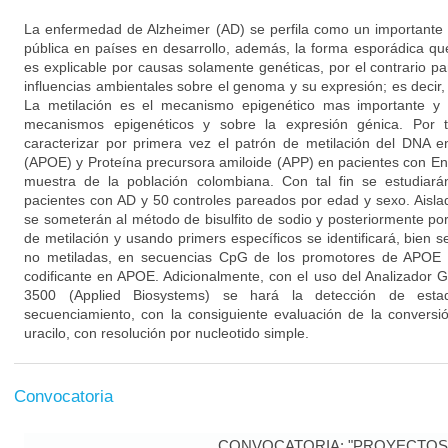
La enfermedad de Alzheimer (AD) se perfila como un importante 
pública en países en desarrollo, además, la forma esporádica q
es explicable por causas solamente genéticas, por el contrario p
influencias ambientales sobre el genoma y su expresión; es decir
La metilación es el mecanismo epigenético mas importante y e
mecanismos epigenéticos y sobre la expresión génica. Por t
caracterizar por primera vez el patrón de metilación del DNA e
(APOE) y Proteína precursora amiloide (APP) en pacientes con E
muestra de la población colombiana. Con tal fin se estudia
pacientes con AD y 50 controles pareados por edad y sexo. Aisl
se someterán al método de bisulfito de sodio y posteriormente p
de metilación y usando primers específicos se identificará, bien s
no metiladas, en secuencias CpG de los promotores de APOE 
codificante en APOE. Adicionalmente, con el uso del Analizador
3500 (Applied Biosystems) se hará la detección de esta
secuenciamiento, con la consiguiente evaluación de la conversi
uracilo, con resolución por nucleotido simple.
Convocatoria
CONVOCATORIA: "PROYECTOS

☆ ☆ ☆

In your transcription of the listing above, match each line exactly and include no pictures.

COMPLETED EXERCISE »
La enfermedad de Alzheimer (AD) se perfila como un importante 
pública en países en desarrollo, además, la forma esporádica q
es explicable por causas solamente genéticas, por el contrario p
influencias ambientales sobre el genoma y su expresión; es decir
La metilación es el mecanismo epigenético mas importante y e
mecanismos epigenéticos y sobre la expresión génica. Por t
caracterizar por primera vez el patrón de metilación del DNA e
(APOE) y Proteína precursora amiloide (APP) en pacientes con E
muestra de la población colombiana. Con tal fin se estudia
pacientes con AD y 50 controles pareados por edad y sexo. Aisl
se someterán al método de bisulfito de sodio y posteriormente p
de metilación y usando primers específicos se identificará, bien s
no metiladas, en secuencias CpG de los promotores de APOE 
codificante en APOE. Adicionalmente, con el uso del Analizador
3500 (Applied Biosystems) se hará la detección de esta
secuenciamiento, con la consiguiente evaluación de la conversi
uracilo, con resolución por nucleotido simple.
Convocatoria
CONVOCATORIA: "PROYECTOS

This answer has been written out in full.